# Wine cellar/fridge on Craigslist



## calvin (Oct 8, 2014)

Anyone know anything about this unit? Does it seem like a good deal? I might pull the plug on it tomorrow. Guy says it works as it should. Maybe I'll try to talk him down to $150?

And if it is a good deal please don't try to snag it out from under me 

http://minneapolis.craigslist.org/hnp/app/4659754008.html


----------



## peaches9324 (Oct 8, 2014)

that is a good brand and a good deal have you looked at the retail price? And one thing I would ask is if it is already locked or what? does it have a handle?


----------



## francois_du_nord (Oct 8, 2014)

Calvin,

I know nothing about that unit, but even if it only half works, and is scratched to pieces I think it is probably worth the price. And no, I'm not going to snag it. I'm trying to build something that has a bit more capacity, and anyway, my wife would probably not understand. 

You want me to take a look for you so you don't have to drive down?


----------



## vacuumpumpman (Oct 8, 2014)

Very nice unit !! I like it alot !


----------



## calvin (Oct 8, 2014)

francois_du_nord said:


> Calvin,
> 
> I know nothing about that unit, but even if it only half works, and is scratched to pieces I think it is probably worth the price. And no, I'm not going to snag it. I'm trying to build something that has a bit more capacity, and anyway, my wife would probably not understand.
> 
> You want me to take a look for you so you don't have to drive down?





No thank you, I will be working near there tomorrow. Good to see fellow winemakers in the area! Seems most on here are from Canada or out east. If it works and doesn't run super loud I'm gonna pull the plug on it. Sounds like I gotta get it up his stairs somehow. 

Thank you all for the input. I thought it seemed good to me. The rack I have now holds 126 bottles and I paid $100 for that used on Craigslist. It's overflowing too.


----------



## bkisel (Oct 9, 2014)

calvin said:


> No thank you, I will be working near there tomorrow. Good to see fellow winemakers in the area! Seems most on here are from Canada or out east. If it works and doesn't run super loud I'm gonna pull the plug on it. Sounds like I gotta get it up his stairs somehow.
> 
> Thank you all for the input. I thought it seemed good to me. The rack I have now holds 126 bottles and I paid $100 for that used on Craigslist. It's overflowing too.

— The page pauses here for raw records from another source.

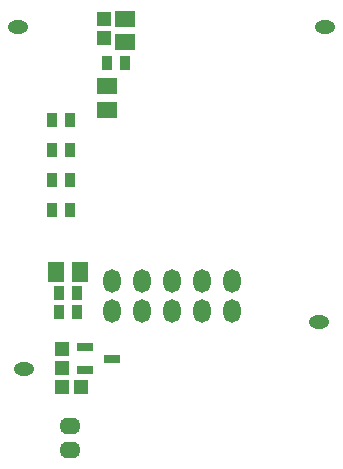
<source format=gbr>
G04*
G04 #@! TF.GenerationSoftware,Altium Limited,Altium Designer,22.4.2 (48)*
G04*
G04 Layer_Color=16711935*
%FSLAX44Y44*%
%MOMM*%
G71*
G04*
G04 #@! TF.SameCoordinates,838EBF20-BE27-4DE5-A25A-4BBD7161CD63*
G04*
G04*
G04 #@! TF.FilePolarity,Negative*
G04*
G01*
G75*
%ADD27R,1.2032X1.1532*%
%ADD30R,0.9532X1.2032*%
%ADD36O,1.8032X1.4032*%
%ADD37O,1.4732X1.9812*%
%ADD38O,1.7032X1.1032*%
%ADD76R,1.1532X1.2032*%
%ADD77R,1.3532X0.8032*%
%ADD78R,1.3532X1.6532*%
%ADD79R,1.6532X1.3532*%
D27*
X57150Y107060D02*
D03*
Y91060D02*
D03*
X92710Y370800D02*
D03*
Y386800D02*
D03*
D30*
X54730Y138430D02*
D03*
X69730D02*
D03*
X48500Y250190D02*
D03*
X63500D02*
D03*
X69730Y154220D02*
D03*
X54730D02*
D03*
X95370Y349250D02*
D03*
X110370D02*
D03*
X48500Y300990D02*
D03*
X63500D02*
D03*
Y224790D02*
D03*
X48500D02*
D03*
X63500Y275590D02*
D03*
X48500D02*
D03*
D36*
X64000Y22000D02*
D03*
Y42000D02*
D03*
D37*
X150000Y165100D02*
D03*
X175400Y139700D02*
D03*
X124600Y165100D02*
D03*
Y139700D02*
D03*
X99200Y165100D02*
D03*
Y139700D02*
D03*
X150000D02*
D03*
X200800D02*
D03*
Y165100D02*
D03*
X175400Y165100D02*
D03*
D38*
X275000Y130000D02*
D03*
X25000Y90000D02*
D03*
X20000Y380000D02*
D03*
X280000D02*
D03*
D76*
X73150Y74930D02*
D03*
X57150D02*
D03*
D77*
X76200Y89560D02*
D03*
Y108560D02*
D03*
X99200Y99060D02*
D03*
D78*
X72230Y172720D02*
D03*
X52230D02*
D03*
D79*
X95370Y329600D02*
D03*
Y309600D02*
D03*
X110490Y366800D02*
D03*
Y386800D02*
D03*
M02*

</source>
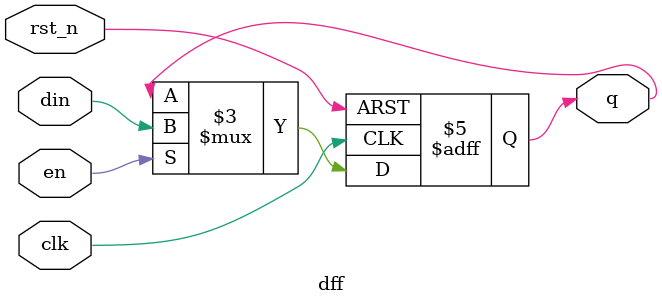
<source format=v>

module dff (
    input   clk,        // 250MHz clock
    input   en,         // 
    input   rst_n,
    input   din,
    output reg  q);

always @(posedge clk or negedge rst_n) 
begin
 if(!rst_n)
  q <= 1'b0; 
 else if(en)
  q <= din; 
end 
endmodule 

</source>
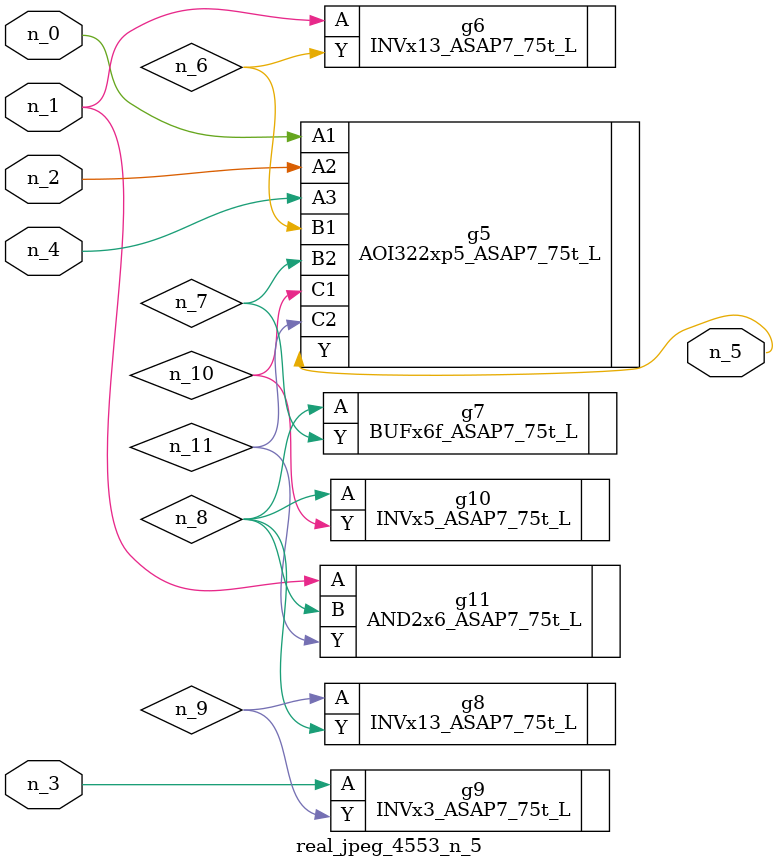
<source format=v>
module real_jpeg_4553_n_5 (n_4, n_0, n_1, n_2, n_3, n_5);

input n_4;
input n_0;
input n_1;
input n_2;
input n_3;

output n_5;

wire n_8;
wire n_11;
wire n_6;
wire n_7;
wire n_10;
wire n_9;

AOI322xp5_ASAP7_75t_L g5 ( 
.A1(n_0),
.A2(n_2),
.A3(n_4),
.B1(n_6),
.B2(n_7),
.C1(n_10),
.C2(n_11),
.Y(n_5)
);

INVx13_ASAP7_75t_L g6 ( 
.A(n_1),
.Y(n_6)
);

AND2x6_ASAP7_75t_L g11 ( 
.A(n_1),
.B(n_8),
.Y(n_11)
);

INVx3_ASAP7_75t_L g9 ( 
.A(n_3),
.Y(n_9)
);

BUFx6f_ASAP7_75t_L g7 ( 
.A(n_8),
.Y(n_7)
);

INVx5_ASAP7_75t_L g10 ( 
.A(n_8),
.Y(n_10)
);

INVx13_ASAP7_75t_L g8 ( 
.A(n_9),
.Y(n_8)
);


endmodule
</source>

Sounds like a real good deal but having a place to put it and being able to get it there without punching holes through walls are also important considerations.


----------



## calvin (Oct 9, 2014)

I feel dumb. Somehow I posted the wrong link. http://minneapolis.craigslist.org/hnp/app/4656762865.html

That one looks nice too. 

This is the one I am most interested in. Not so big.


----------



## calvin (Oct 12, 2014)

I got it. Holds 188 standard bottles with room for some magnums on the bottom. 

What a nightmare getting this out of the sellers basement. 

I figure for $200 I couldn't go wrong


----------



## dralarms (Oct 12, 2014)

I bet that sucker cost 1500.00 new or better.


----------



## calvin (Oct 12, 2014)

He said he paid $2500. Not sure if I believe him, but I bet it wasn't cheap.


----------



## dralarms (Oct 12, 2014)

Sounds about right. I bet it's a lot nicer in person.


----------